Like it or not cliches help us deal with the world in which we live.

The cliche "Play with fire and you're going to burned" is a very popular cliche, one useful in situations where you chose the road less traveled and realized at some point the road was less traveled for a reason. Basically its a catch phrase people tell you and one you perhaps tell yourself to help deal with a situation you opted into when that situation takes a drastic turn south. So the question is - when you play with fire and get burned - what do you do? Do you chalk it up to lessons learned and move on, do you stand up and fight back or do you write a sarcastic blog about the ordeal in an attempt at theraputic healing?
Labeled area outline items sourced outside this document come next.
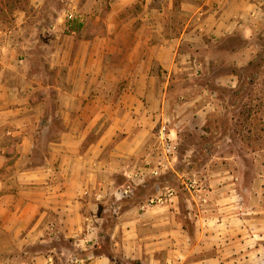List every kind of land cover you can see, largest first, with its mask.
Segmentation results:
<instances>
[{
    "label": "crops",
    "instance_id": "obj_1",
    "mask_svg": "<svg viewBox=\"0 0 264 264\" xmlns=\"http://www.w3.org/2000/svg\"><path fill=\"white\" fill-rule=\"evenodd\" d=\"M91 1L101 0H72L74 5ZM178 1L188 19L178 36H168L165 5ZM139 2L140 16H121ZM90 21L107 25L114 46L104 51L100 35H86L85 27L68 35L66 25H59L47 68L63 82L49 81L47 87L64 89L57 95L63 129L52 133L56 137L46 144L43 161L33 159L39 148L33 127L49 98H33L37 68L29 51H0V233L11 237L0 238V264L24 263L28 247L37 249L31 264H215L211 215H196L198 239L189 243L177 211L142 200L163 194L161 179L150 176L166 167L163 161L127 165L138 170H126L120 182L113 173L118 160L104 161L101 155L112 144L116 156L137 155L160 128L161 133L197 129L227 104L209 92L208 83L193 80L213 77L220 66L226 72L210 79L214 87L240 89L238 71L263 51L264 0H110L109 14L90 15ZM136 22L142 26L132 37ZM123 36L125 51L118 45ZM66 42L72 47H64ZM110 54L120 60L104 65ZM104 71L115 79L104 80ZM119 75L126 82L116 96ZM102 121L109 126L90 140ZM57 239L67 244L58 245ZM247 244L238 237L219 246ZM199 250L202 254L195 255ZM240 260L221 258L219 264Z\"/></svg>",
    "mask_w": 264,
    "mask_h": 264
},
{
    "label": "rangeland",
    "instance_id": "obj_2",
    "mask_svg": "<svg viewBox=\"0 0 264 264\" xmlns=\"http://www.w3.org/2000/svg\"><path fill=\"white\" fill-rule=\"evenodd\" d=\"M169 4L165 5L167 17L163 26L168 36L175 37L183 30L188 12L183 9L182 1ZM75 5L72 0H0V51L8 48L10 51H29L37 68L33 98L36 101L49 98V102L44 104V117L33 127L39 145L33 155L36 161L44 160L46 144L56 137L52 133L63 129V119L57 114V95L64 89L47 87L49 81L57 86H62L63 82L62 75L58 77L57 73L47 68L49 51L54 46L52 39L57 38L59 25H66L65 33L68 35H76L84 27L83 33L86 35H100L104 39V51H111L114 46L108 39L107 25L93 24L91 21L87 23L90 15H108L110 0ZM143 11L139 2L124 10L121 16L135 18ZM141 26V22L133 24L132 37ZM127 41L126 37H120L119 48L124 49ZM262 44L263 51H259L250 64L238 71L241 87L237 92L214 87L210 79L226 72L220 66H217L213 77L212 73L209 77L193 80L197 85L208 83L209 92L216 91L227 103L220 104L217 112L212 113L208 121H201L197 129H185L179 133L166 129L161 133L160 128V132L147 138V143L142 145L137 155L116 156L111 153L115 144L106 147L101 155L104 161L118 160L119 166L115 167L113 173L120 182L126 178V170H129V174L138 170L132 166L126 168L127 165L143 160L163 161L166 167L157 175L150 174L161 179L163 194L157 198L152 192H147L150 196L154 195V199L142 200L151 205L165 204L172 211H177L178 218L183 222L184 239L188 242L198 239L196 215H211L215 223V264H219L221 258H241L242 263L264 264V40ZM67 46L72 47L70 42L64 47ZM112 55L104 57V65L116 61L118 57ZM110 74L104 71V80L115 79V75L111 78ZM117 79L121 82L119 88L114 89V94L120 96L123 91L121 85L126 78L119 75ZM76 123L71 121V126H76ZM166 124L169 122L166 121ZM108 126V122L102 121L90 140L98 136L95 132L99 129L104 132ZM152 187L151 191L155 189ZM139 192L137 195L142 196ZM206 197L209 199L207 203L204 201ZM244 226L246 230H243ZM237 227H241L240 232L235 230ZM238 237L248 244L240 248L223 249L219 246L222 240H235ZM0 238L11 241V237L3 233H0ZM55 241L58 245L67 244V240ZM36 250L25 248L24 263L19 264H31V254ZM201 254L199 250L195 255Z\"/></svg>",
    "mask_w": 264,
    "mask_h": 264
}]
</instances>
While I debate between the ease of option one or the satisfaction of option 2,
I'll settle for a bit of option 3.


Growing up you know there are good people in the world and there are bad people in the world and take for granted the simplicity of being able to distinguish between the two. Later on you learn about the proverbial "wolf in sheep's clothing" and realize the line separating the good from the bad is not a defined line - its a line that is contstantly morphing and is often hard to detect. This shifting line is the cause of much of life's hard learned lessons and often the reason we end up taking the road less traveled. Having recently traveled down said road I can look back and note that the lack of signs indicating where this road was heading as well as the lack of other people traveling along did make me a bit leary. However being the eternal optimist, I kept on traveling thinking surely this road leads somewhere worthy of the energy exertion its taken to get this far. Afterall sometimes in life you have to take a risk - right?
Well recently while the end of the road become thankfully visible I made one fatal mistake.
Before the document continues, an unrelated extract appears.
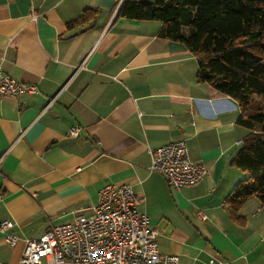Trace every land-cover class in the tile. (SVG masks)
Masks as SVG:
<instances>
[{"label": "crops", "instance_id": "obj_1", "mask_svg": "<svg viewBox=\"0 0 264 264\" xmlns=\"http://www.w3.org/2000/svg\"><path fill=\"white\" fill-rule=\"evenodd\" d=\"M125 1L153 2L0 0V71L37 87L0 96V224L18 238L0 232V264H19L25 240L52 225L92 214L106 184L143 199L159 254L178 264H264V204L246 200L239 225L226 203L247 177L232 165L247 134L237 103L196 82V59L160 39V23L117 17ZM86 9L94 19L67 31ZM173 141L210 171L178 192L149 171V151Z\"/></svg>", "mask_w": 264, "mask_h": 264}, {"label": "trees", "instance_id": "obj_2", "mask_svg": "<svg viewBox=\"0 0 264 264\" xmlns=\"http://www.w3.org/2000/svg\"><path fill=\"white\" fill-rule=\"evenodd\" d=\"M86 9L67 23V31L91 22ZM117 17L160 23L157 36L177 42L196 59L197 83L234 100L237 123L247 130L232 161L247 177L226 198L230 219L244 225L243 203L264 204V0H153L123 2Z\"/></svg>", "mask_w": 264, "mask_h": 264}, {"label": "built area", "instance_id": "obj_3", "mask_svg": "<svg viewBox=\"0 0 264 264\" xmlns=\"http://www.w3.org/2000/svg\"><path fill=\"white\" fill-rule=\"evenodd\" d=\"M36 93L35 85L20 83L0 71V96ZM55 100L50 99L44 110ZM78 134V127L70 128V137L77 138ZM149 159V171L160 174L172 192L195 187L210 175L204 165L189 159L184 141L150 150ZM142 201L128 186L104 185L92 214L77 215L70 222L52 225L38 239L25 240L19 264H178L176 255L159 254L158 233L137 210ZM10 228L7 221L0 224V232L13 245L18 238L6 234ZM209 264L219 263L211 260Z\"/></svg>", "mask_w": 264, "mask_h": 264}]
</instances>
I chose to ignore my gut's instictive assumption about a particular person and give them the benefit of the doubt. Afterall we'd traveled so far and been through so much - how could the wolf be waiting at the very end since we'd already slain so many wolves along the way.
That being said - while people think when you assume something you make an ass out of u and me, what they overlook is that ignoring such instinctive assumptions only makes an ass out of me - a very angry and bitter one at that.